A: There aren’t any local landmarks. I think we do namecheck Sombrero Mexican Food and we mention some local beers. We talk about the Padres a lot. There’s definitely a feeling of San Diego, which I wanted to infuse into the show just because I love San Diego. I chose South Park because I love the mix of people that are in the neighborhood. You have a wide range of ages, people who are new, people who have been there forever. I thought it was just an interesting, eclectic, diverse mix of people that could make up an interesting bar clientele. It’s also a cool neighborhood, and I love how the houses look. That was the feeling I wanted for Abby’s house and her neighborhood.

Q: The set is in a backyard, and you filmed this outdoors with a live audience. What was that like?

A: That was one of the things that we got excited about early on in the process was the possibility of doing this as a live audience multi-cam show but actually doing it outside, which no one has ever really done before. It’s on the studio backlot at Universal Studios, but it’s in back of a house and we have bleachers and an audience back there, and it’s really cool.

Q: Were there any challenges with filming that way and in a location like that?

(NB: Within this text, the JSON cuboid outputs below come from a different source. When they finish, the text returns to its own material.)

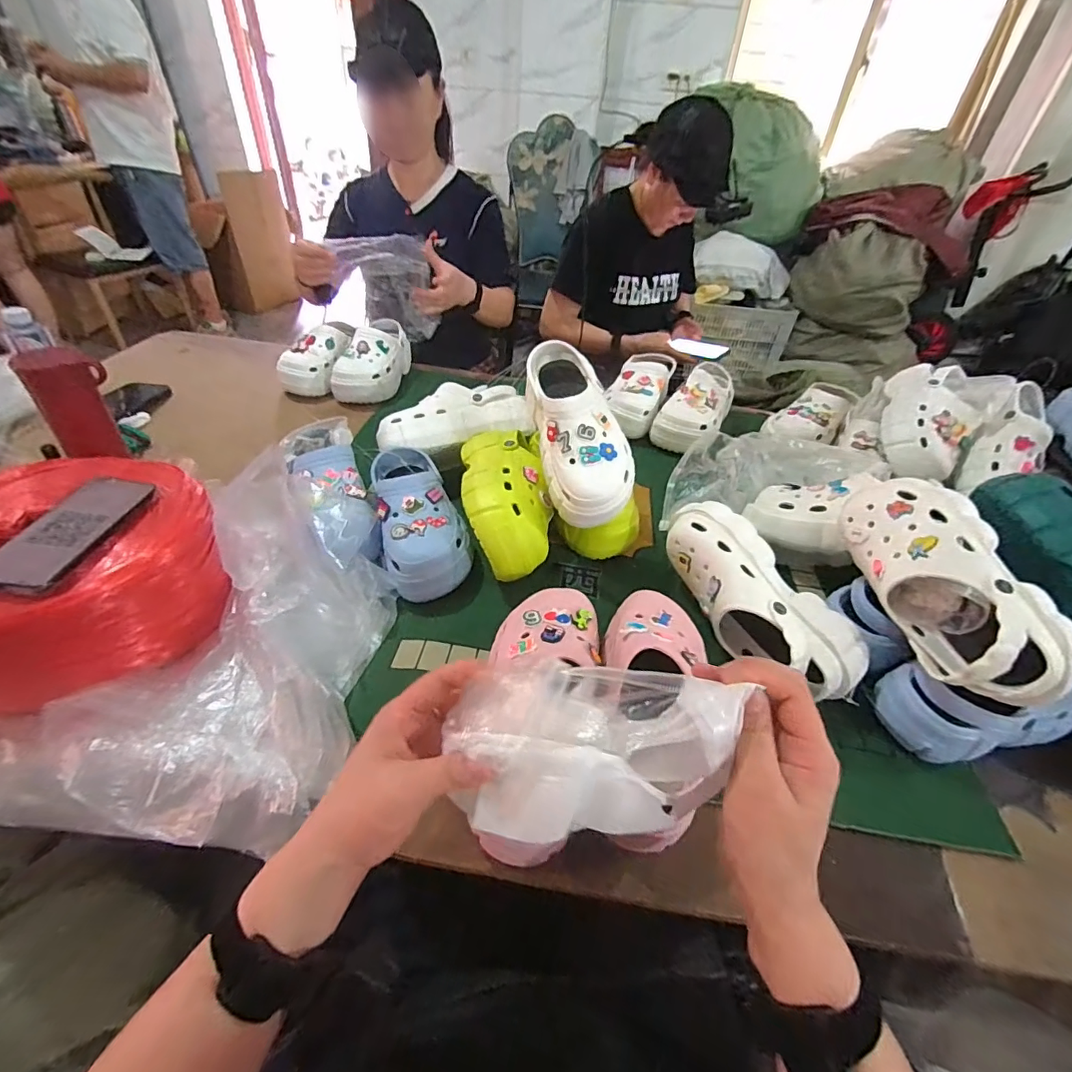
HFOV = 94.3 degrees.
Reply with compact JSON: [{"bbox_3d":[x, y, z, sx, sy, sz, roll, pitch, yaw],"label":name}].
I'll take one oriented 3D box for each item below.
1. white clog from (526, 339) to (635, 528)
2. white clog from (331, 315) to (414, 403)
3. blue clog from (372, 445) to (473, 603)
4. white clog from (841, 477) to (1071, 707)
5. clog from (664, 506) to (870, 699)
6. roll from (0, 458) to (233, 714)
[{"bbox_3d":[0.055,-0.143,0.638,0.109,0.085,0.262,-7,66,-14],"label":"white clog"},{"bbox_3d":[-0.340,-0.365,1.033,0.105,0.093,0.210,7,42,2],"label":"white clog"},{"bbox_3d":[-0.159,-0.036,0.680,0.109,0.082,0.245,-9,44,-16],"label":"blue clog"},{"bbox_3d":[0.426,0.051,0.528,0.109,0.113,0.256,-2,42,-8],"label":"white clog"},{"bbox_3d":[0.252,0.079,0.587,0.095,0.114,0.257,-21,48,-26],"label":"clog"},{"bbox_3d":[-0.485,0.040,0.520,0.230,0.126,0.254,25,45,21],"label":"roll"}]

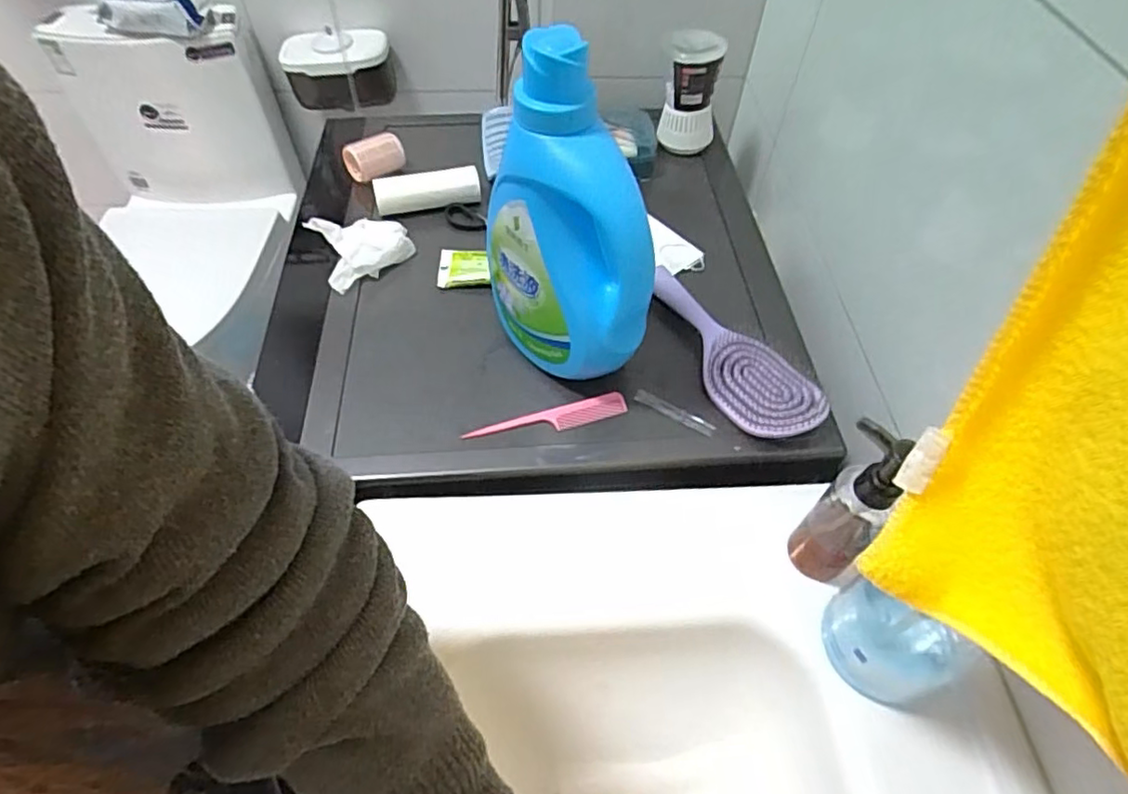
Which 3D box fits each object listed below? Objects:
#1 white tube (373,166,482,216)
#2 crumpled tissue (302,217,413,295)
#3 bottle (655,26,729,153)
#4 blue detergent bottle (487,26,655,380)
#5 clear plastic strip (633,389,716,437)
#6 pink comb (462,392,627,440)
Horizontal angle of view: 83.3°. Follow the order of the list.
[{"bbox_3d":[-0.164,-0.244,0.768,0.122,0.046,0.036,-11,55,-9],"label":"white tube"},{"bbox_3d":[-0.226,-0.170,0.718,0.102,0.034,0.097,-21,57,-16],"label":"crumpled tissue"},{"bbox_3d":[0.158,-0.382,0.812,0.067,0.148,0.068,1,54,0],"label":"bottle"},{"bbox_3d":[0.000,-0.127,0.522,0.078,0.290,0.151,-28,59,-20],"label":"blue detergent bottle"},{"bbox_3d":[0.103,0.015,0.596,0.078,0.007,0.013,26,57,17],"label":"clear plastic strip"},{"bbox_3d":[-0.015,0.022,0.585,0.150,0.006,0.022,-15,55,-12],"label":"pink comb"}]

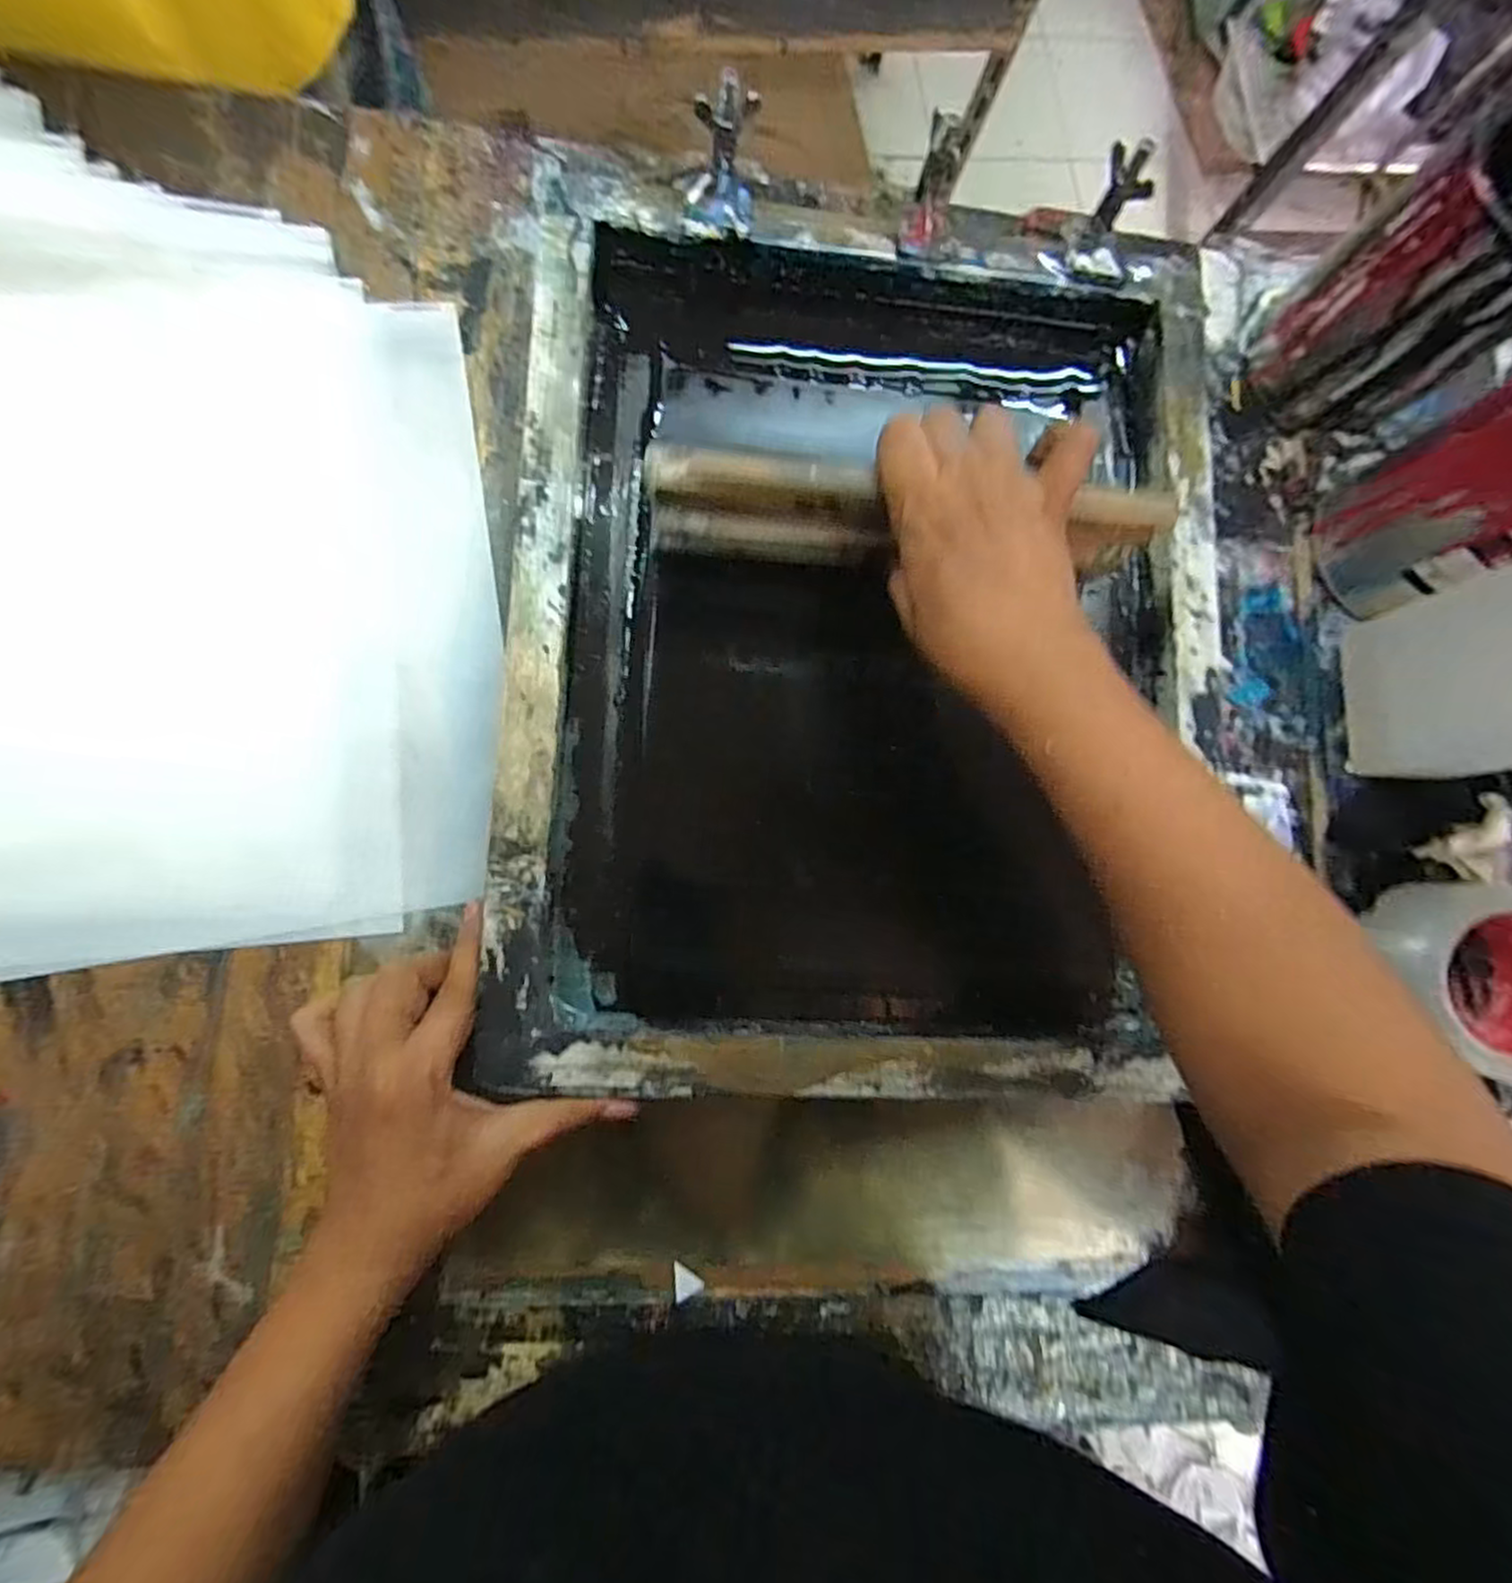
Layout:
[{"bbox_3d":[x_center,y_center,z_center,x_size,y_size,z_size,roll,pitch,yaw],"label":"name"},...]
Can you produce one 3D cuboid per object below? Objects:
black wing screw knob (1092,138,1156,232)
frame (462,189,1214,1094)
[{"bbox_3d":[0.217,-0.359,0.421,0.032,0.045,0.018,32,80,-2],"label":"black wing screw knob"},{"bbox_3d":[0.066,-0.082,0.413,0.393,0.047,0.480,3,84,-6],"label":"frame"}]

A: Yeah, there were some challenges. Sound, obviously, was a big challenge with airplanes, helicopters and traffic noise. Weather, fortunately, really cooperated for us. We wrapped before we got all this rain, which was really fortunate and great. In general, I think it just gives the show this feeling of authenticity. You’re just kind of able to lose yourself in this a little more, I think.

Q: With the bar setting, would you consider this as kind of a modern take on ‘Cheers’?

A: Only really in the sense that they both take place in a bar. I think that the characters and their relationships are very different. Since that’s really the heart and soul of the show, I think, in some ways, it’s almost sort of superficially similar. I definitely kind of drew on ‘Cheers’ for inspiration in the sense that that was a place where people wanted to spend time, both the characters and the viewers. That was an atmosphere that I really wanted to try to create. Even if I didn’t want it to be like ‘Cheers,’ I wanted that same, ‘This is home,’ vibe.

Q: You’ve worked on shows like ‘New Girl.’ What have you learned working on your previous shows, and how have you carried those lessons into ‘Abby’s?’

A: You learn stuff every day. Every scene and every episode has new challenges. One of the most valuable things I’ve learned is that sitcoms, especially, are really about the performers. The writing — to the extent that it can be good or bad — is about really serving the talent and platforming your performers. We just have this incredible cast — Natalie Morales, Neil Flynn (of ‘Scrubs’ and ‘The Middle), Nelson Franklin, Jessica Chaffin — and I think that something I learned from past shows and brought into ‘Abby’s’ was that this is really about featuring their talent. I think the show will be successful because this cast is so wonderful. It’s not about you or the scripts, necessarily. It’s about these incredible actors and the characters that they bring to life.

Q: Abby is an openly bisexual lead character. What led you to that choice?

A: Really, it grew out of Natalie Morales identifying as queer and openly bisexual. It kind of grew out of conversations I had with her about what that’s like. We decided together that would be an interesting thing to bring to Abby and would open up areas and opportunities. When Natalie and I discussed it, and she was not only comfortable but also excited about portraying a bisexual character, I thought that was interesting and made sense for the character, so we ran with it.

Q: Why do you choose to produce sitcoms? Why have they stood the test of time for audiences?

A: I think that they become friends that we want to spend time with, and it’s a world in which we want to spend time. I think that’s why they’re so durable. If we’ve had a hard day, they help us kind of unwind, relax and make sense of the world a little bit. I think that’s what we’re really trying to do with ‘Abby’s’ is just provide this great, laid-back, fun place that you get to spend time and hang out with these great characters. ... It’s a place where a lot of points of view are welcome and people can relax over a drink and have a good time.